Yes. No, I agree. I think GitHub, GitHub is great. Yes.

Milosz: 25:29

Yeah. But that's also the human side, as you say. So people who have to keep things working and. I know that for many labs it has been a funding issue, as you say. So, you get funding for two years to develop the next version, but then the funding goes away and nobody is there to take care of it. So, I don't know, I think I've been following the European legislation at least, and they try to identify those long standing collaborations that have to be maintained. I don't know if the US also has some explicit plans to, do that.

Pilar: 26:02

Yes, I think there are some grants that are specialized for code development and code maintenance, but it's not trivial to get these, yeah.

Milosz: 26:13

Okay, yeah, so again, mostly affecting the biggest labs.
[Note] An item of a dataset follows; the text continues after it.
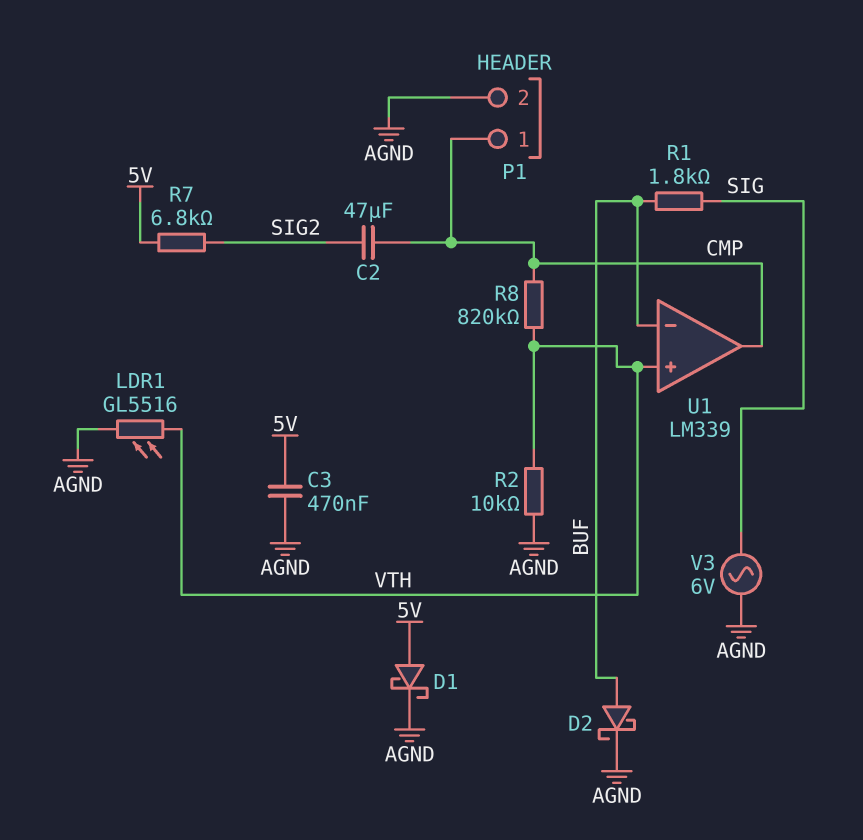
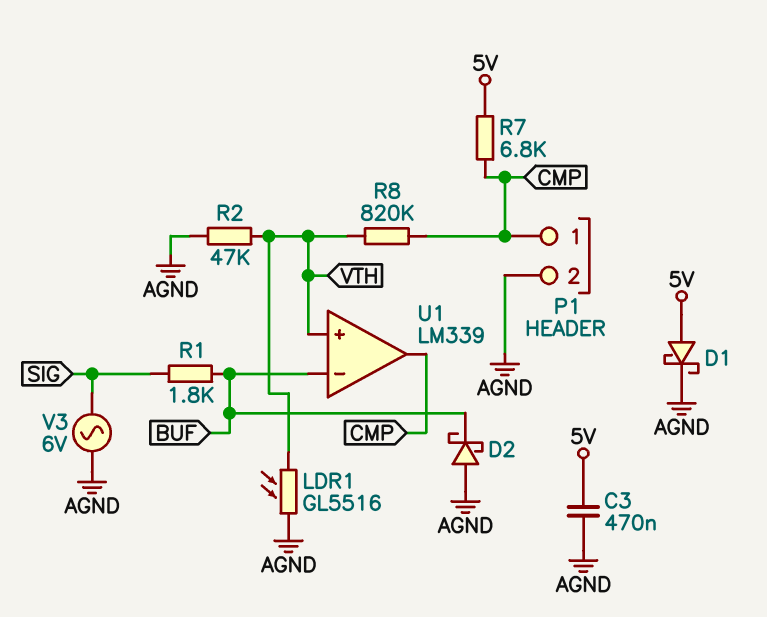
C2: 47uF (CMP, SIG2) -> none
D2: schottky (A BUF, K AGND) -> schottky (A AGND, K BUF)
R2: 10k (AGND, VTH) -> 47k (AGND, VTH)
R7: 6.8k (5V, SIG2) -> 6.8k (5V, CMP)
Yes with the biggest impact, which is, well, still good, but not perfect. No, I agree, I do my own code development in my free time. And I always think my code is under tested under documented So, thank you so much for your time, for your insights and comments. It

Pilar: 26:37

was great speaking to you. Thanks for agreeing

Milosz: 26:40

to be one of the earliest guests on the Phase Space Invaders podcast.

Pilar: 26:45

Okay. Thank you.

Milosz: 26:47

Thanks a lot, Pilar. Pilar Cossio. Have a great day and thank you for, joining us.

26:53

Thank you for listening. See you in the next episode of Face Space Invaders.